Interpretive Summary: Blueberry varieties require exposure to varying amounts of chilling (hours of exposure to temperatures below 7.2 C) to break floral bud and leaf bud dormancy. Leaf buds may sometimes require greater chilling than flower buds to break dormancy. As a result of this discrepancy, certain early blooming varieties such as the widely grown rabbiteye blueberry cultivar Climax may bloom heavily and set many berries but have too few leaves to support a heavy berry crop. Also, fewer leaves reduce the number of the next season's berry producing buds and leaves.
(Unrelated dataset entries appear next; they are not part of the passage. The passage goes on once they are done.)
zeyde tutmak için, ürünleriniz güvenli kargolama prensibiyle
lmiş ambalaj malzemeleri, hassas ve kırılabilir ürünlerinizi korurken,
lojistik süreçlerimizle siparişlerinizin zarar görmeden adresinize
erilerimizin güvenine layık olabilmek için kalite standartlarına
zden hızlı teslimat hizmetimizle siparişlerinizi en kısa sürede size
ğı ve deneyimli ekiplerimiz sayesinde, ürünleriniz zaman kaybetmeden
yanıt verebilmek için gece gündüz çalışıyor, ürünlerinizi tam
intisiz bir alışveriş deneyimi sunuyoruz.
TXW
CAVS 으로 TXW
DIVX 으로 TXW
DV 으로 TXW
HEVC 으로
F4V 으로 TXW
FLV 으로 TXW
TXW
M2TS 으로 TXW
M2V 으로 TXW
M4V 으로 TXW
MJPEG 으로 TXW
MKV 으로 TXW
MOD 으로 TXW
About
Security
Hydrogen cyanamide (Dormex) is a plant growth regulator that has been used in many fruit crops to increase leafing. A field study demonstrated that 1.0 percent, 1.5 percent and 2.0 percent solutions of hydrogen cyanamide stimulated leaf development in blueberries. However, caution must be taken when applying hydrogen cyanamide, as more advanced berry-producing buds can be injured. The longer-term effects of enhanced leaf production of the health and productivity of Climax plants during subsequent cropping seasons are being studied.

Technical Abstract: A field study was conducted to evaluate the effects of flower bud pruning or utilizing differing rates of hydrogen cyanamide, on development of vegetative and floral buds, as well as on leaf area, vegetative coverage, fruit damage and development, and yield. In this study, hydrogen cyanamide applications increased the total leaf area of leaves arising from terminal leaf buds and also the overall vegetative coverage. Results of this study suggested that in years in which chilling hours are sufficient to result in balanced floral and vegetative bud break and development, cultural practices for promoting the development of leaves of Climax may be of little benefit for enhancing fruit production for that particular season. Results also suggested that application made too late in the season, when as few as 10 percent of flower buds are in stage three of development, excessive flower bud injury and yield reductions may occur. However, the effects of these particular treatments on foliage and fruiting during the following season are yet to be determined.